Siła tkwi w dodatkach
Istotne są także skrawki metalowych konstrukcji bądź pozostałości po starych maszynach, które dodadzą miejscu specyficznej atmosfery, spotęgowanej chłodną kolorystyką. Mile widziane są też przeszklenia oraz designerskie wyposażenie od nowoczesnych projektantów uzupełnione o przedmioty z odzysku. Mimo rosnącego zainteresowania takim stylem, liczba miejsc na organizację wesel utrzymanych w tej konwencji wciąż nie jest wystarczająco duża.
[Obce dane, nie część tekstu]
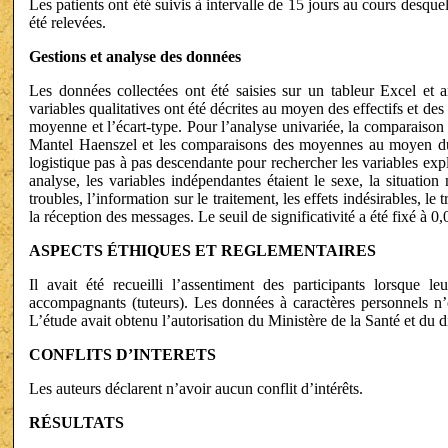
Les patients ont été suivis à intervalle de 15 jours au cours desque
été relevées.
Gestions et analyse des données
Les données collectées ont été saisies sur un tableur Excel et an
variables qualitatives ont été décrites au moyen des effectifs et des 
moyenne et l’écart-type. Pour l’analyse univariée, la comparaison
Mantel Haenszel et les comparaisons des moyennes au moyen du t
logistique pas à pas descendante pour rechercher les variables expl
analyse, les variables indépendantes étaient le sexe, la situation
troubles, l’information sur le traitement, les effets indésirables, le t
la réception des messages. Le seuil de significativité a été fixé à 0,
ASPECTS ÉTHIQUES ET REGLEMENTAIRES
Il avait été recueilli l’assentiment des participants lorsque l
accompagnants (tuteurs). Les données à caractères personnels n’on
L’étude avait obtenu l’autorisation du Ministère de la Santé et du
CONFLITS D’INTERETS
Les auteurs déclarent n’avoir aucun conflit d’intérêts.
RÉSULTATS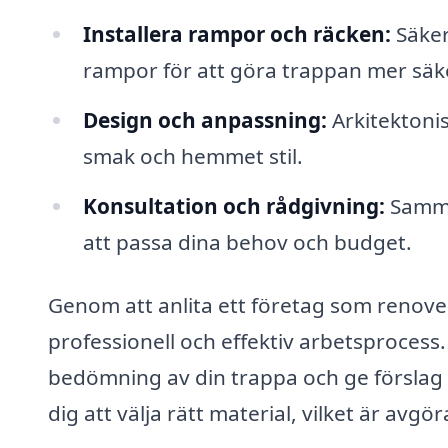
Installera rampor och räcken:
Säker
rampor för att göra trappan mer säk
Design och anpassning:
Arkitektonis
smak och hemmet stil.
Konsultation och rådgivning:
Samman
att passa dina behov och budget.
Genom att anlita ett företag som renove
professionell och effektiv arbetsproces
bedömning av din trappa och ge förslag
dig att välja rätt material, vilket är avg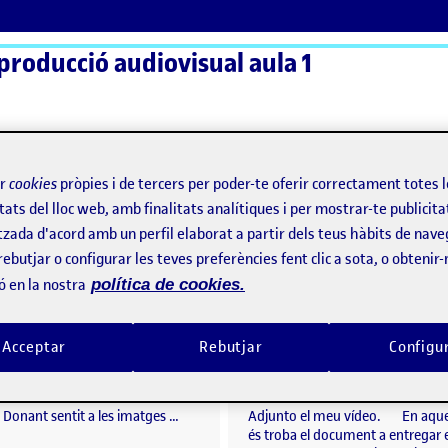
 producció audiovisual aula 1
ActiFolios
Aj
ir
cookies
pròpies i de tercers per poder-te oferir correctament totes 
tats del lloc web, amb finalitats analítiques i per mostrar-te publicita
es imatges
tzada d'acord amb un perfil elaborat a partir dels teus hàbits de nave
rebutjar o configurar les teves preferències fent clic a sota, o obtenir
 a les imatges
ó en la nostra
política de cookies.
DANDO SENTIDOS A LAS IMÁGENES
per
Publicat per
Acceptar
Rebutjar
Configu
Publicat per
Publicat per
Mireia Serrano Jimenez
Anna Salazar Vilanova
do a las imágenes
Visibilitat:
Data de publicació
el DANDO SENTIDOS A LAS IMÁGENES
Visibilitat:
Data de publicació
Públic
-
24 Juny 2022
-
comentari
Públic
-
22 Juny 2022
-
comen
 Donant sentit a les imatges …
Adjunto el meu vídeo. En aques
és troba el document a entregar 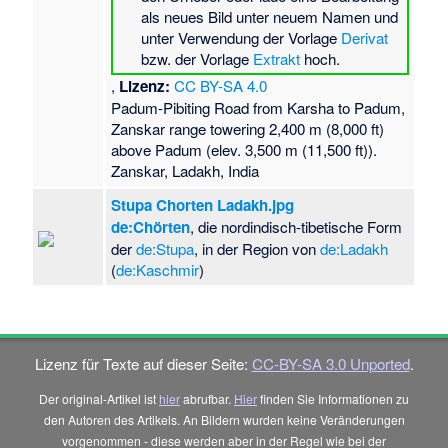
als neues Bild unter neuem Namen und
unter Verwendung der Vorlage
Derivat
bzw. der Vorlage
Extrakt
hoch.
,
Lizenz:
CC BY-SA 4.0
Padum-Pibiting Road from Karsha to Padum,
Zanskar range towering 2,400 m (8,000 ft)
above Padum (elev. 3,500 m (11,500 ft)).
Zanskar, Ladakh, India
Stupa Chorten Ladakh.jpg
de:Chörten
, die nordindisch-tibetische Form
der
de:Stupa
, in der Region von
de:Ladakh
(
de:Kaschmir
)
Lizenz für Texte auf dieser Seite:
CC-BY-SA 3.0 Unported
.
Der original-Artikel ist
hier
abrufbar.
Hier
finden Sie Informationen zu
den Autoren des Artikels. An Bildern wurden keine Veränderungen
vorgenommen - diese werden aber in der Regel wie bei der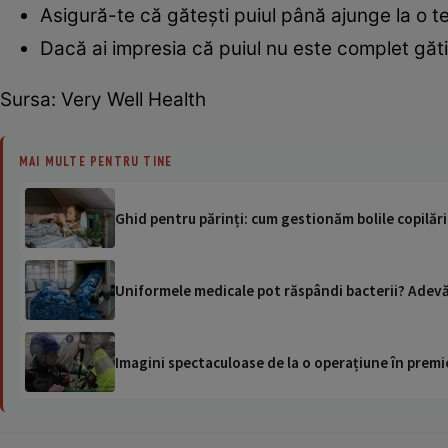
Asigură-te că gătești puiul până ajunge la o 
Dacă ai impresia că puiul nu este complet găti
Sursa:
Very Well Health
MAI MULTE PENTRU TINE
Ghid pentru părinți: cum gestionăm bolile copilărie
Uniformele medicale pot răspândi bacterii? Adevăru
Imagini spectaculoase de la o operațiune în premie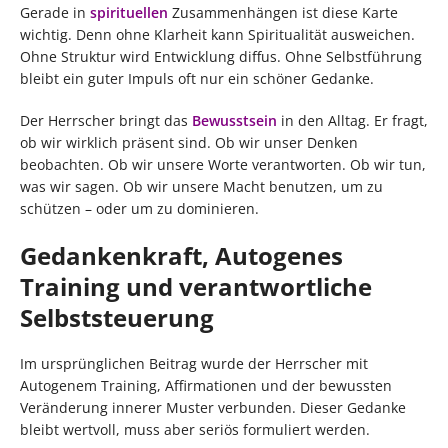
Gerade in
spirituellen
Zusammenhängen ist diese Karte
wichtig. Denn ohne Klarheit kann Spiritualität ausweichen.
Ohne Struktur wird Entwicklung diffus. Ohne Selbstführung
bleibt ein guter Impuls oft nur ein schöner Gedanke.
Der Herrscher bringt das
Bewusstsein
in den Alltag. Er fragt,
ob wir wirklich präsent sind. Ob wir unser Denken
beobachten. Ob wir unsere Worte verantworten. Ob wir tun,
was wir sagen. Ob wir unsere Macht benutzen, um zu
schützen – oder um zu dominieren.
Gedankenkraft, Autogenes
Training und verantwortliche
Selbststeuerung
Im ursprünglichen Beitrag wurde der Herrscher mit
Autogenem Training, Affirmationen und der bewussten
Veränderung innerer Muster verbunden. Dieser Gedanke
bleibt wertvoll, muss aber seriös formuliert werden.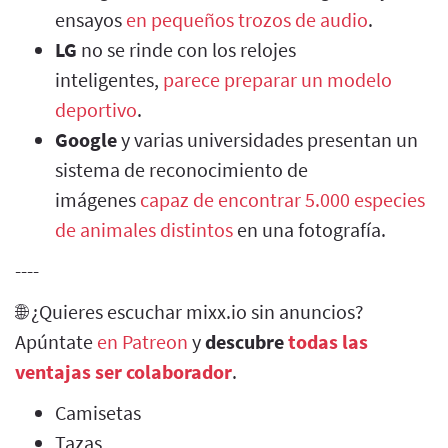
ensayos
en pequeños trozos de audio
.
LG
no se rinde con los relojes
inteligentes,
parece preparar un modelo
deportivo
.
Google
y varias universidades presentan un
sistema de reconocimiento de
imágenes
capaz de encontrar 5.000 especies
de animales distintos
en una fotografía.
----
🌐 ¿Quieres escuchar mixx.io sin anuncios?
Apúntate
en Patreon
y
descubre
todas las
ventajas ser colaborador
.
Camisetas
Tazas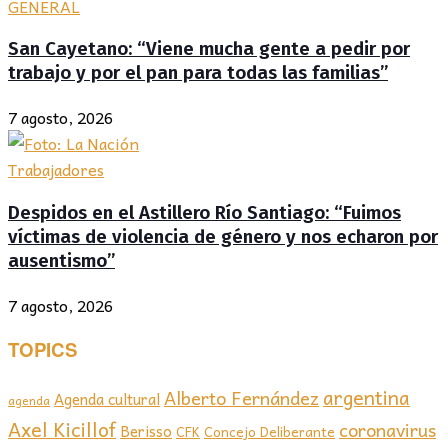
GENERAL
San Cayetano: “Viene mucha gente a pedir por
trabajo y por el pan para todas las familias”
7 agosto, 2026
Trabajadores
Despidos en el Astillero Río Santiago: “Fuimos
víctimas de violencia de género y nos echaron por
ausentismo”
7 agosto, 2026
TOPICS
argentina
Alberto Fernández
Agenda cultural
agenda
Axel Kicillof
coronavirus
Berisso
CFK
Concejo Deliberante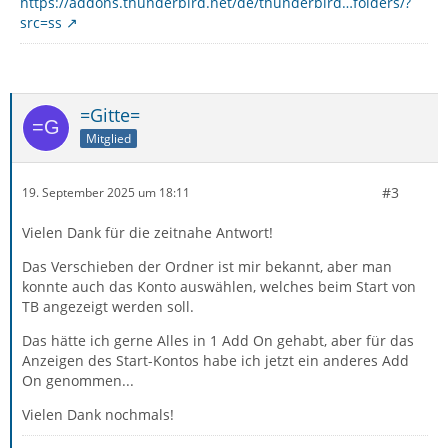
https://addons.thunderbird.net/de/thunderbird…folders/?
src=ss
=Gitte=
Mitglied
#3
19. September 2025 um 18:11
Vielen Dank für die zeitnahe Antwort!
Das Verschieben der Ordner ist mir bekannt, aber man
konnte auch das Konto auswählen, welches beim Start von
TB angezeigt werden soll.
Das hätte ich gerne Alles in 1 Add On gehabt, aber für das
Anzeigen des Start-Kontos habe ich jetzt ein anderes Add
On genommen...
Vielen Dank nochmals!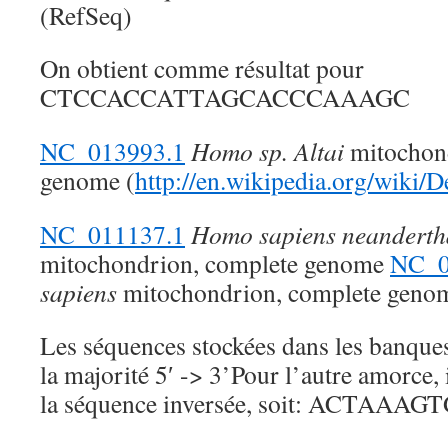
(RefSeq)
On obtient comme résultat pour
CTCCACCATTAGCACCCAAAGC
NC_013993.1
Homo sp. Altai
mitochond
genome (
http://en.wikipedia.org/wiki/
NC_011137.
1
Homo sapiens neanderth
mitochondrion, complete genome
NC_0
sapiens
mitochondrion, complete geno
Les séquences stockées dans les banque
la majorité 5′ -> 3’Pour l’autre amorce, 
la séquence inversée, soit: ACTA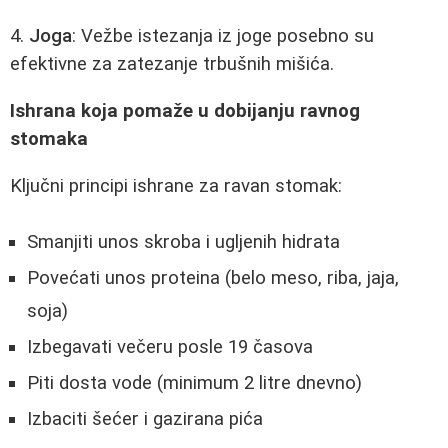
4.
Joga
: Vežbe istezanja iz joge posebno su
efektivne za zatezanje trbušnih mišića.
Ishrana koja pomaže u dobijanju ravnog
stomaka
Ključni principi ishrane za ravan stomak:
Smanjiti unos skroba i ugljenih hidrata
Povećati unos proteina (belo meso, riba, jaja,
soja)
Izbegavati večeru posle 19 časova
Piti dosta vode (minimum 2 litre dnevno)
Izbaciti šećer i gazirana pića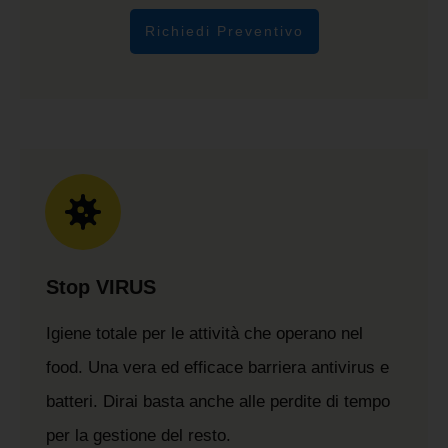
Richiedi Preventivo
Stop VIRUS
Igiene totale per le attività che operano nel
food. Una vera ed efficace barriera antivirus e
batteri. Dirai basta anche alle perdite di tempo
per la gestione del resto.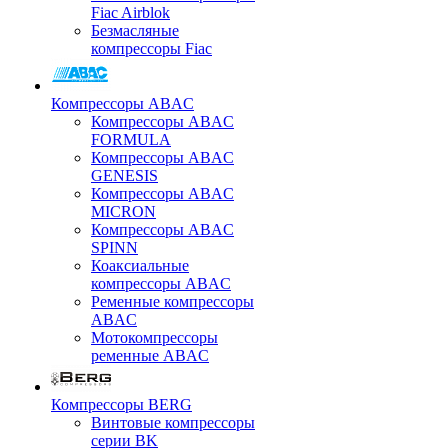
Fiac Airblok
Безмасляные
компрессоры Fiac
Компрессоры ABAC
Компрессоры ABAC
FORMULA
Компрессоры ABAC
GENESIS
Компрессоры ABAC
MICRON
Компрессоры ABAC
SPINN
Коаксиальные
компрессоры ABAC
Ременные компрессоры
ABAC
Мотокомпрессоры
ременные ABAC
Компрессоры BERG
Винтовые компрессоры
серии BK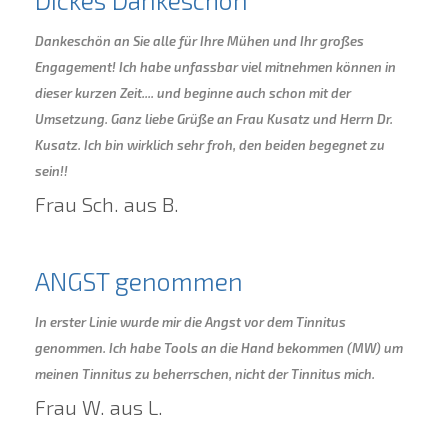
Dickes Dankeschön
Dankeschön an Sie alle für Ihre Mühen und Ihr großes
Engagement! Ich habe unfassbar viel mitnehmen können in
dieser kurzen Zeit.... und beginne auch schon mit der
Umsetzung. Ganz liebe Grüße an Frau Kusatz und Herrn Dr.
Kusatz. Ich bin wirklich sehr froh, den beiden begegnet zu
sein!!
Frau Sch. aus B.
ANGST genommen
In erster Linie wurde mir die Angst vor dem Tinnitus
genommen. Ich habe Tools an die Hand bekommen (MW) um
meinen Tinnitus zu beherrschen, nicht der Tinnitus mich.
Frau W. aus L.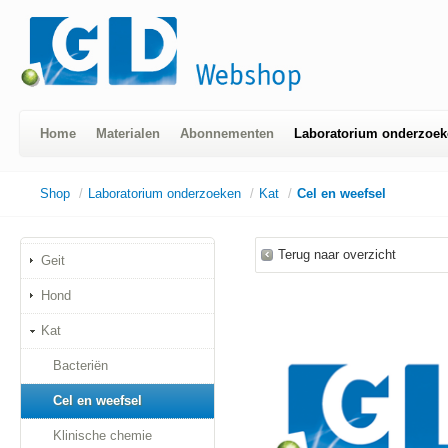
Home
Materialen
Abonnementen
Laboratorium onderzoek
Shop
/
Laboratorium onderzoeken
/
Kat
/
Cel en weefsel
Terug naar overzicht
Geit
Hond
Kat
Bacteriën
Cel en weefsel
Klinische chemie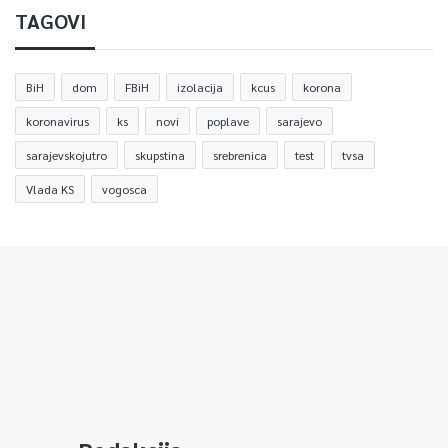
TAGOVI
BiH
dom
FBiH
izolacija
kcus
korona
koronavirus
ks
novi
poplave
sarajevo
sarajevskojutro
skupstina
srebrenica
test
tvsa
Vlada KS
vogosca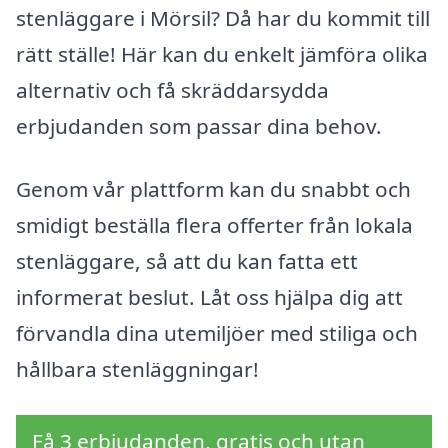
stenläggare i Mörsil? Då har du kommit till
rätt ställe! Här kan du enkelt jämföra olika
alternativ och få skräddarsydda
erbjudanden som passar dina behov.
Genom vår plattform kan du snabbt och
smidigt beställa flera offerter från lokala
stenläggare, så att du kan fatta ett
informerat beslut. Låt oss hjälpa dig att
förvandla dina utemiljöer med stiliga och
hållbara stenläggningar!
Få 3 erbjudanden, gratis och utan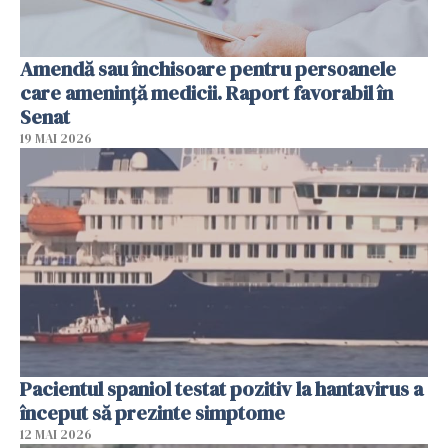
Amendă sau închisoare pentru persoanele
care ameninţă medicii. Raport favorabil în
Senat
19 MAI 2026
Pacientul spaniol testat pozitiv la hantavirus a
început să prezinte simptome
12 MAI 2026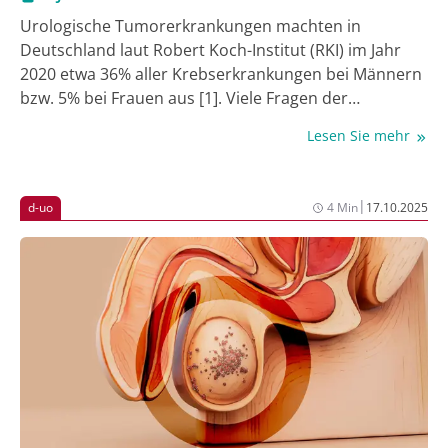
Urologische Tumorerkrankungen machten in
Deutschland laut Robert Koch-Institut (RKI) im Jahr
2020 etwa 36% aller Krebserkrankungen bei Männern
bzw. 5% bei Frauen aus [1]. Viele Fragen der
ambulanten Diagnostik, Therapie und Nachsorge
Lesen Sie mehr
dieser Tumorerkrankungen sind in Deutschland
leider unzureichend untersucht. Voraussetzung für
die Erfassung und wissenschaftliche Auswertung der
|
d-uo
4 Min
17.10.2025
Versorgungsqualität urologischer
Tumorerkrankungen ist deren standardisierte
Dokumentation [2].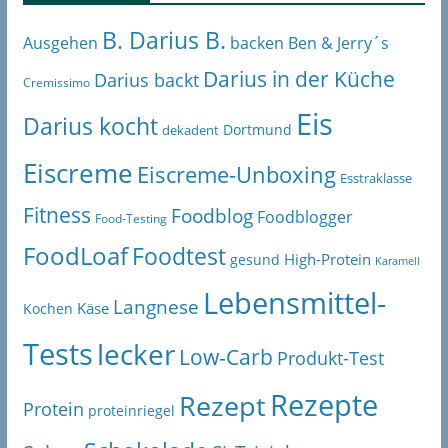
B. Darius B.
Ben & Jerry´s
Ausgehen
backen
Darius in der Küche
Darius backt
Cremissimo
Eis
Darius kocht
Dortmund
dekadent
Eiscreme
Eiscreme-Unboxing
Esstraklasse
Fitness
Foodblog
Foodblogger
Food-Testing
FoodLoaf
Foodtest
High-Protein
gesund
Karamell
Lebensmittel-
Langnese
Käse
Kochen
Tests
lecker
Low-Carb
Produkt-Test
Rezepte
Rezept
Protein
proteinriegel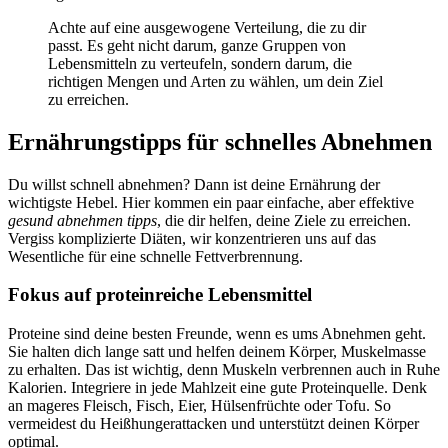
Achte auf eine ausgewogene Verteilung, die zu dir
passt. Es geht nicht darum, ganze Gruppen von
Lebensmitteln zu verteufeln, sondern darum, die
richtigen Mengen und Arten zu wählen, um dein Ziel
zu erreichen.
Ernährungstipps für schnelles Abnehmen
Du willst schnell abnehmen? Dann ist deine Ernährung der
wichtigste Hebel. Hier kommen ein paar einfache, aber effektive
gesund abnehmen tipps
, die dir helfen, deine Ziele zu erreichen.
Vergiss komplizierte Diäten, wir konzentrieren uns auf das
Wesentliche für eine schnelle Fettverbrennung.
Fokus auf proteinreiche Lebensmittel
Proteine sind deine besten Freunde, wenn es ums Abnehmen geht.
Sie halten dich lange satt und helfen deinem Körper, Muskelmasse
zu erhalten. Das ist wichtig, denn Muskeln verbrennen auch in Ruhe
Kalorien. Integriere in jede Mahlzeit eine gute Proteinquelle. Denk
an mageres Fleisch, Fisch, Eier, Hülsenfrüchte oder Tofu. So
vermeidest du Heißhungerattacken und unterstützt deinen Körper
optimal.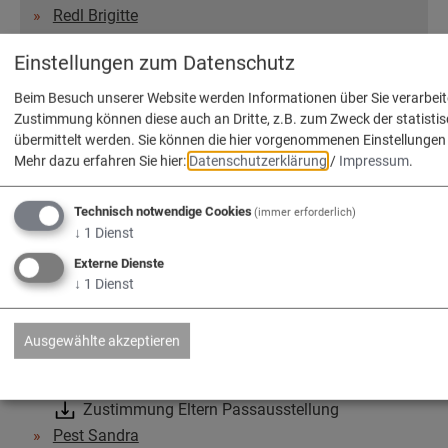
Redl Brigitte
Personalausweis
Einstellungen zum Datenschutz
Antrag Befreiung Ausweispflicht
Beim Besuch unserer Website werden Informationen über Sie verarbeite
Zustimmung Eltern Ausweisausstellung
Zustimmung können diese auch an Dritte, z.B. zum Zweck der statisti
Pest Sandra
übermittelt werden. Sie können die hier vorgenommenen Einstellungen 
Mehr dazu erfahren Sie hier:
Datenschutzerklärung
/
Impressum
.
Redl Brigitte
Personenstandsurkunde; Ausstellung
Technisch notwendige Cookies
(immer erforderlich)
↓
1
Dienst
Pflegeberatung
Externe Dienste
↓
1
Dienst
Plakate; Öffentliche Anschläge
Gerner Martina
Wunder Natalie
Ausgewählte akzeptieren
Reisepass
Zustimmung Eltern Passausstellung
Pest Sandra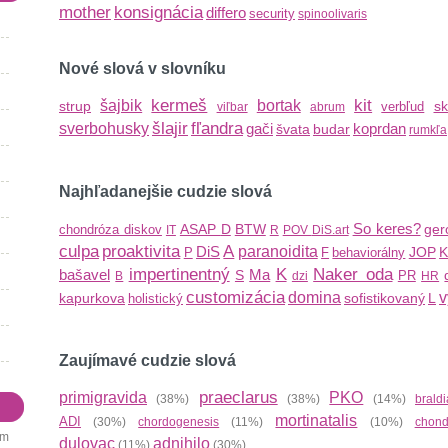
mother
konsignácia
differo
security
spinoolivaris
Nové slová v slovníku
kermeš
kit
šajbik
bortak
strup
sk
verbľud
viľbar
abrum
šlajir
fľandra
sverbohusky
gači
koprdan
švata
budar
rumkľa
Najhľadanejšie cudzie slová
So keres?
ASAP
D
BTW
ger
chondróza diskov
IT
R
POV
DiS.art
culpa
proaktivita
A
DiS
paranoidita
JOP
K
P
F
behaviorálny
impertinentný
K
Naker oda
bašavel
Ma
S
PR
B
dzi
HR
customizácia
domina
v
kapurkova
sofistikovaný
L
holistický
Zaujímavé cudzie slová
praeclarus
primigravida
PKO
(38%)
(38%)
(14%)
brald
mortinatalis
ADI
(30%)
chordogenesis
(11%)
(10%)
chond
om
dulovac
adnihilo
(11%)
(30%)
Najwięcej tego typu obiektów można odnaleźć w miastach poprzemysłowych, takich jak np. Łódź.
By przełamać surowy i dosyć ascetyczny wizerunek, salę warto ozdobić dobranymi z umiarem dekoracjami, najlepiej wykonanymi z drewna lub metalu. W roli dodatków doskonale sprawdzą się również świece, które ocieplą wnętrze, oraz żywe kwiaty.
Ich wygląd można podkręcić jednym prostym zabiegiem, mianowicie owijając łodygi cienkim, stalowym drutem. Oryginalnym akcentem będą też pierwsze litery imion nowożeńców uformowane z metalowych części i oplecione światełkami.